Thursday, February 26, 2009

today was horrible. i hate summer, and i hate being poor, and i hate wanting everything. maybe being terribly insatiable is one of my flaws too. 

Wednesday, February 11, 2009

so, how great are dictionaries? really.

Monday, February 9, 2009

Oh, it's so terrible when you learn that you really want something. Something you can't get by just pulling your top down, or pressing money into people's palms. 


Friday, February 6, 2009

I think zooey is a killer, and I like that. If only she could kill people. 
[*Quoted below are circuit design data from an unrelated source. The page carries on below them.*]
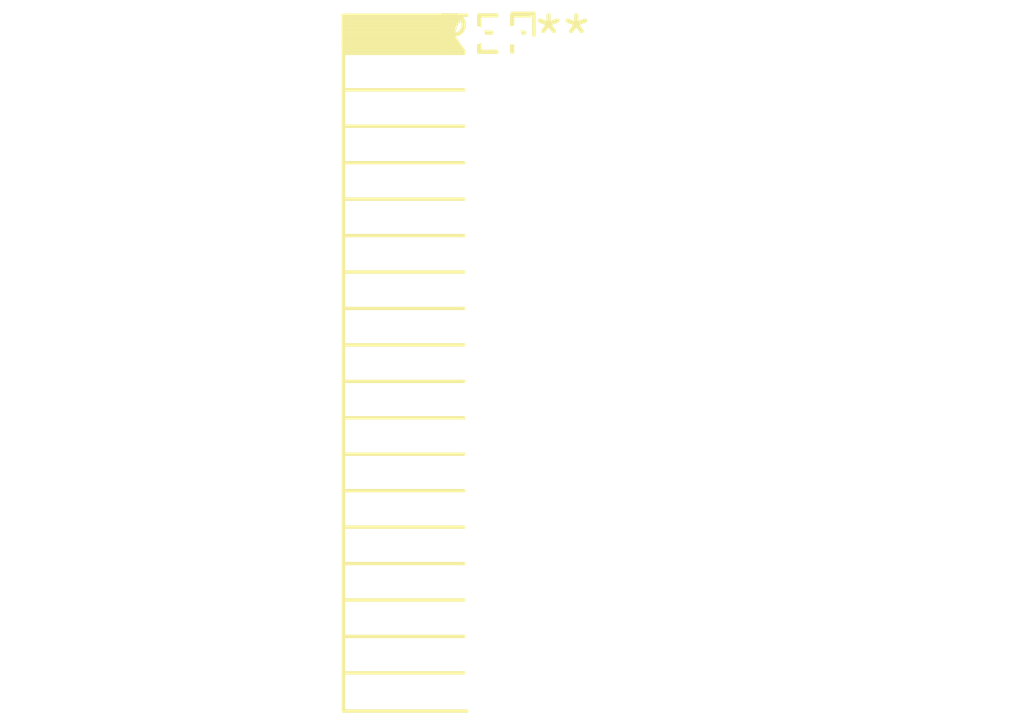
<source format=kicad_pcb>
(kicad_pcb (version 20240108) (generator pcbnew)

  (general
    (thickness 1.6)
  )

  (paper "A4")
  (layers
    (0 "F.Cu" signal)
    (31 "B.Cu" signal)
    (32 "B.Adhes" user "B.Adhesive")
    (33 "F.Adhes" user "F.Adhesive")
    (34 "B.Paste" user)
    (35 "F.Paste" user)
    (36 "B.SilkS" user "B.Silkscreen")
    (37 "F.SilkS" user "F.Silkscreen")
    (38 "B.Mask" user)
    (39 "F.Mask" user)
    (40 "Dwgs.User" user "User.Drawings")
    (41 "Cmts.User" user "User.Comments")
    (42 "Eco1.User" user "User.Eco1")
    (43 "Eco2.User" user "User.Eco2")
    (44 "Edge.Cuts" user)
    (45 "Margin" user)
    (46 "B.CrtYd" user "B.Courtyard")
    (47 "F.CrtYd" user "F.Courtyard")
    (48 "B.Fab" user)
    (49 "F.Fab" user)
    (50 "User.1" user)
    (51 "User.2" user)
    (52 "User.3" user)
    (53 "User.4" user)
    (54 "User.5" user)
    (55 "User.6" user)
    (56 "User.7" user)
    (57 "User.8" user)
    (58 "User.9" user)
  )

  (setup
    (pad_to_mask_clearance 0)
    (pcbplotparams
      (layerselection 0x00010fc_ffffffff)
      (plot_on_all_layers_selection 0x0000000_00000000)
      (disableapertmacros false)
      (usegerberextensions false)
      (usegerberattributes false)
      (usegerberadvancedattributes false)
      (creategerberjobfile false)
      (dashed_line_dash_ratio 12.000000)
      (dashed_line_gap_ratio 3.000000)
      (svgprecision 4)
      (plotframeref false)
      (viasonmask false)
      (mode 1)
      (useauxorigin false)
      (hpglpennumber 1)
      (hpglpenspeed 20)
      (hpglpendiameter 15.000000)
      (dxfpolygonmode false)
      (dxfimperialunits false)
      (dxfusepcbnewfont false)
      (psnegative false)
      (psa4output false)
      (plotreference false)
      (plotvalue false)
      (plotinvisibletext false)
      (sketchpadsonfab false)
      (subtractmaskfromsilk false)
      (outputformat 1)
      (mirror false)
      (drillshape 1)
      (scaleselection 1)
      (outputdirectory "")
    )
  )

  (net 0 "")

  (footprint "PinSocket_2x19_P1.27mm_Horizontal" (layer "F.Cu") (at 0 0))

)

</source>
Wednesday, February 4, 2009

do you have any idea how hard it is to become more clever?

Tuesday, February 3, 2009

I think that mostly I'm afraid of living for too long, because then I need to figure out what to do. 

So the moon came back a few nights ago, and aimee and I were so happy to see it. Also, the homeless man and his pet tiger who used to hide in my backyard have gone. Maybe to watch someone else while they sleep. 

Tuesday, January 27, 2009

How nice is it when the days all get mixed up, and you walk around dressed for sunday, when really, it's wednesday.

Sunday, January 25, 2009

oh, my feet are dying and I hate the tennis. There is no where to smoke, and today when I was smoking, I heard someone yell out, "No one fucking smokes at the tennis" well, I do. Actually, that made me laugh. 

Thursday, January 22, 2009

Today, I was sitting outside drinking bourbon and coke, smoking and listening to Black Dog by Led Zeppelin, screaming in my head. Then, all I can hear is Carly yelling from inside, 
"drink down that gin and kerosene, and come spit off bridges with me..."

Wednesday, January 21, 2009

So, I accidentally got chocolate on the laptop. I've spilt tea on it before too, so I'm surprised we're still getting along. 
Today, zooey jumped all the way from carly's desk to her bed, amazing.